You serve as a mediator in domestic legal matters, including motions to modify. You mediate a motion to modify between two unrepresented individuals, and they ask you to prepare the necessary documents for their modification.


A. May draft the documents as a neutral mediator.

B. May draft the documents as an attorney for both parties to the modification.

C. May only draft the documents if all parties give informed consent, attorney represents only one party, and the unrepresented party fully understands the ramifications of the arrangement.

D. Shall not draft the documents.



May only draft the documents if all parties give informed consent, attorney represents only one party, and the unrepresented party fully understands the ramifications of the arrangement.

Rule of Professional Conduct 1.12 prohibits any attorney from representing anyone in conjunction with a matter in which the attorney served as an arbitrator, mediator or other third-party neutral unless all parties to the proceeding give informed consent, confirmed in writing. See Missouri Rule 4-1.12(a), New Mexico Rule 16-112(A), and Rule 1.12(a) in Kansas, Indiana, and Tennessee.

Additionally, joint representation of both parties in the Motion to Modify proceeding is impermissible because it would involve the assertion of a claim by one client against another client in the same litigation, which is a nonconsentable conflict of interest. See Missouri Rule 4-1.7(b)(3), New Mexico Rule 16-107(B)(3), and Rule 1.7(b)(3) in Kansas, Indiana, and Tennessee. This is true for any matter, regardless of whether or not you acted as a neutral in it and regardless of how “amicable” the parties appear to be.

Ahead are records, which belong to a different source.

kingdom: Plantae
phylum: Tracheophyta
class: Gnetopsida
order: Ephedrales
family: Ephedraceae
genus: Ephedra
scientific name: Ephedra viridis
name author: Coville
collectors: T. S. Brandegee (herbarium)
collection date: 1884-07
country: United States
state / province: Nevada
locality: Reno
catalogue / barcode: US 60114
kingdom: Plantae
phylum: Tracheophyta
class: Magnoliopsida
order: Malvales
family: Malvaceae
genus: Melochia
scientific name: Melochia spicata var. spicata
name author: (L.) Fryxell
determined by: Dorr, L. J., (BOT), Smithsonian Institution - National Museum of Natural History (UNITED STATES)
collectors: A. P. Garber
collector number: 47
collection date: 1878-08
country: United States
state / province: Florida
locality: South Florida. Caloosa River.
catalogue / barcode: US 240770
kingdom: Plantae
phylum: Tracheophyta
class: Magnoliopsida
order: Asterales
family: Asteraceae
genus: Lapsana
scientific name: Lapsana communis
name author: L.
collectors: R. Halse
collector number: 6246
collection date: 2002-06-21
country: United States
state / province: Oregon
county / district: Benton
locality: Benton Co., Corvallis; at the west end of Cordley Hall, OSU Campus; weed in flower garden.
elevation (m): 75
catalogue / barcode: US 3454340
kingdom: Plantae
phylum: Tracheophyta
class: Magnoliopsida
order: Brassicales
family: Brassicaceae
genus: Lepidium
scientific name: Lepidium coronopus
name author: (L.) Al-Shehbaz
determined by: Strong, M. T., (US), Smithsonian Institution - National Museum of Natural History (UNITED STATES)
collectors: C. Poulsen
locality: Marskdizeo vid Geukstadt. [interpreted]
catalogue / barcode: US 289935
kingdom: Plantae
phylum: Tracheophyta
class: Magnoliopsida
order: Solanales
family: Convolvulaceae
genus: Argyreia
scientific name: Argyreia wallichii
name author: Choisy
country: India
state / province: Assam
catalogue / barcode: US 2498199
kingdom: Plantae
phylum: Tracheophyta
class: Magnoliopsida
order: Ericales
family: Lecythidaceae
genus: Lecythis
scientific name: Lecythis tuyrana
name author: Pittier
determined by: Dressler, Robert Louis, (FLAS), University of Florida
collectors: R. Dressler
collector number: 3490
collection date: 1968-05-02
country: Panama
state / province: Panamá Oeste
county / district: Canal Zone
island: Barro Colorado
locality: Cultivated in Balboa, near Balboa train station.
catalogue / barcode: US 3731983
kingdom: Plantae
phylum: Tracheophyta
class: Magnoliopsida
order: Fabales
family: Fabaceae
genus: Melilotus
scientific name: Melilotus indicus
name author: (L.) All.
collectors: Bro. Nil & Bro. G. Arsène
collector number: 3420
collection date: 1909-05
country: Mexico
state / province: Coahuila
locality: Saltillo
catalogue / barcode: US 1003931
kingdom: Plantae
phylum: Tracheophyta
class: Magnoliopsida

These rules make clear that, if informed consent to the representation is obtained from both parties, the attorney will only be able to represent one party and solely that party. Further, it is essential that the attorney clearly communicate to the non-represented party that the attorney will not be representing that party’s interests. See Missouri Informal Opinion 2010-0055.

Best practices dictate that you not only obtain informed consent from both parties, but also that you completely confirm in writing both the consent itself and also all information provided to the parties to inform them about the nature of the representation and the conflict of interest. Informed consent is defined as “the agreement by a person to a proposed course of conduct after the lawyer has communicated adequate information and explanation about the material risks of and reasonably available alternatives to the proposed course of conduct,” and documenting the information provided to the parties proves you have satisfied this requirement. See Missouri Rule 4-1.0(e), Kansas Rule 1.0(f), New Mexico Rule 16-100(E), and Rule 1.0(e) in Indiana and Tennessee.

You should also work out up front which party will pay for your mediation services and which party will pay your legal fees. If a refund of legal fees becomes necessary during the representation, determine who will receive that refund. This should all be discussed and finalized before beginning any legal work for either party, and should be confirmed in writing to aid in resolving any future disputes.

Lastly, you should be aware that laws or codes of ethics for third-party neutrals in your jurisdiction may impose more stringent requirements than the Rules of Professional Conduct. Take care to fully understand your duties and discharge them appropriately in these situations.